I'm doing the Bostig conversion. My large plastic coolant pipes are without the metal ring on the ends. I just put the new hose about 8" over the plastic pipes and put 3 hose clamps on spaced out by 3-4" each.

Anyone see any problems with this approach?

Stephen






.

SyncroChrick Fri May 07, 2010 12:55 pm

I have a Go Westy coolant repair kit coming, I need to fix one of the pipe in the front.

Can I do it with the coolant pipe in place?

chimivee Fri May 07, 2010 11:13 pm

SyncroChrick wrote: I have a Go Westy coolant repair kit coming, I need to fix one of the pipe in the front.

Can I do it with the coolant pipe in place?
From one I understand about the kit, there is no modification to the pipe itself, so there should be no need for removal.

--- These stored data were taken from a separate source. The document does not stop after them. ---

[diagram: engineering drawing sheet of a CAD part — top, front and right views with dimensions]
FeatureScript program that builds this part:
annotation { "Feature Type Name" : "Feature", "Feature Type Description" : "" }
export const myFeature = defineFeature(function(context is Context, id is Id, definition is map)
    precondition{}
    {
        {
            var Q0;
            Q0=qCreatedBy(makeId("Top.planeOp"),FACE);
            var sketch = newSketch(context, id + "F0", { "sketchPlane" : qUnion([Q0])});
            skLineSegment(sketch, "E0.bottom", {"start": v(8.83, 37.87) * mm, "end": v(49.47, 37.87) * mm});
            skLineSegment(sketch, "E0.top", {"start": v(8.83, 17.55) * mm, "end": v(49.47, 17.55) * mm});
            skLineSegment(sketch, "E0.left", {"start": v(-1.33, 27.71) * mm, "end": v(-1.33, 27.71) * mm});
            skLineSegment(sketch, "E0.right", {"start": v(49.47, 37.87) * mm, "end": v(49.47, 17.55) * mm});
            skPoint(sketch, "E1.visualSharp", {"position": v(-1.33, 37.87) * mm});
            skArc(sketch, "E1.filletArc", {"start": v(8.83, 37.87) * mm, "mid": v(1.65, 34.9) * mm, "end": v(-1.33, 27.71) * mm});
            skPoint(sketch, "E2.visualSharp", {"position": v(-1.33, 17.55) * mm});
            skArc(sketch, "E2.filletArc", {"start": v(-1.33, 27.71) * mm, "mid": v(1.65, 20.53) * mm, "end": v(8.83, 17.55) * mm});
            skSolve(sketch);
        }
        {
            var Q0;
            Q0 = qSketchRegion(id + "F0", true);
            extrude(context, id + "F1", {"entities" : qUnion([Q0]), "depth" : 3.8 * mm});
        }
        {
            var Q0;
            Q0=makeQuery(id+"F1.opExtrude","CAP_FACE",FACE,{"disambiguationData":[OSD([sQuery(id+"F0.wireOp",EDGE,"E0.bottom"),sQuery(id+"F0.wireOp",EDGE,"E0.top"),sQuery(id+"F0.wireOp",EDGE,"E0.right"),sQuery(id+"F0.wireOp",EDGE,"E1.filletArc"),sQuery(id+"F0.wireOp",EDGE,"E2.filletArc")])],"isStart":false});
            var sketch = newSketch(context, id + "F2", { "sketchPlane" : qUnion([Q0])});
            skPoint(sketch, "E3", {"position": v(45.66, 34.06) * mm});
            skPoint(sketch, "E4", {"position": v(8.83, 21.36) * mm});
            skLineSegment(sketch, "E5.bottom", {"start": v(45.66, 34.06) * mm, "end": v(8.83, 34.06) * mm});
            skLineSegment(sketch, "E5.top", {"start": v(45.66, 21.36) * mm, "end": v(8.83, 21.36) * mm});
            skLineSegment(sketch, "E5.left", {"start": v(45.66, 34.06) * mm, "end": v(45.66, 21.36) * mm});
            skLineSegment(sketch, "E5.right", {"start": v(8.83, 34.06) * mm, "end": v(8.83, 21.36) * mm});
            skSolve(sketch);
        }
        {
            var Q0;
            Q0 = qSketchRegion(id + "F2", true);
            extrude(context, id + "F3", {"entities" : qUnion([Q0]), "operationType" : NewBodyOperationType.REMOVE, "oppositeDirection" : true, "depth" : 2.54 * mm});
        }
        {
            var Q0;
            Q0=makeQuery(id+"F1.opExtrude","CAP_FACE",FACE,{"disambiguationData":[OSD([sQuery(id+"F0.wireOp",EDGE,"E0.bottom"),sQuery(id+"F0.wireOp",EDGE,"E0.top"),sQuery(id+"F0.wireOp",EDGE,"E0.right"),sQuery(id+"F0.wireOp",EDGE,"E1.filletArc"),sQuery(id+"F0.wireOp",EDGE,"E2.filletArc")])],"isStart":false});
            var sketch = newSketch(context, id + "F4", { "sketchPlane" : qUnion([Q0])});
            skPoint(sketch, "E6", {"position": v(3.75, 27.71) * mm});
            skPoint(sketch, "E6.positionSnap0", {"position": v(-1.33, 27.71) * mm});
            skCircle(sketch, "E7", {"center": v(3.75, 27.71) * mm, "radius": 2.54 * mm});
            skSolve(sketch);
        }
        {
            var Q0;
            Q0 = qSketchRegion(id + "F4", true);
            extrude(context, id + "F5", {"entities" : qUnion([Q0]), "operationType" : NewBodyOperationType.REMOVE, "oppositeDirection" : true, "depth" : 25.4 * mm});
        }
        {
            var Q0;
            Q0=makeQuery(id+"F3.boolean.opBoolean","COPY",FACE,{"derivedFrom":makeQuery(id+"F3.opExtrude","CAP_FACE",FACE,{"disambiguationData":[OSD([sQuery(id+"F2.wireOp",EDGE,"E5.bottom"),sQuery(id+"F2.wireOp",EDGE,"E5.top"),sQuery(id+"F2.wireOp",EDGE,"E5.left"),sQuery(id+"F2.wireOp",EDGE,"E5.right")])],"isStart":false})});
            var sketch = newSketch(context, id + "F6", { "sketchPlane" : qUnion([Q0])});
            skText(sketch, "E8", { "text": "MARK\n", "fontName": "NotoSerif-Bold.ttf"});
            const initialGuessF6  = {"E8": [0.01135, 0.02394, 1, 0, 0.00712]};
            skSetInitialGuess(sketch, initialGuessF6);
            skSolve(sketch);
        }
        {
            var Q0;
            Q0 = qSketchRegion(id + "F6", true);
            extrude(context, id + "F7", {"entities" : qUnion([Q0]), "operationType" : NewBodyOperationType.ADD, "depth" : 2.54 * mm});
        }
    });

djkeev Tue Oct 01, 2013 6:56 am

Digging up an old post,

I wonder if during the three years since all of this discussion has ended,

Is there any real life feedback on various repairs made to the factory coolant pipes?
Have they held up?
Any failures?

Be the repairs the
Go Westy Kits,
Pop Rivets,
Screws,
Adhesives,
Etc.

Dave

Christopher Schimke Tue Oct 01, 2013 7:05 am

I have only done one of the rivet repairs, but it's still on the road and doing fine after about 55,000 miles.

teej Tue Oct 01, 2013 7:19 am

djkeev wrote: Digging up an old post,

I wonder if during the three years since all of this discussion has ended,

Is there any real life feedback on various repairs made to the factory coolant pipes?
Have they held up?
Any failures?

Be the repairs the
Go Westy Kits,
Pop Rivets,
Screws,
Adhesives,
Etc.

Dave

The ends of our plastic pipe are boogered, held in place with the GW kit since 2010, about 27,000 miles. No issues so far.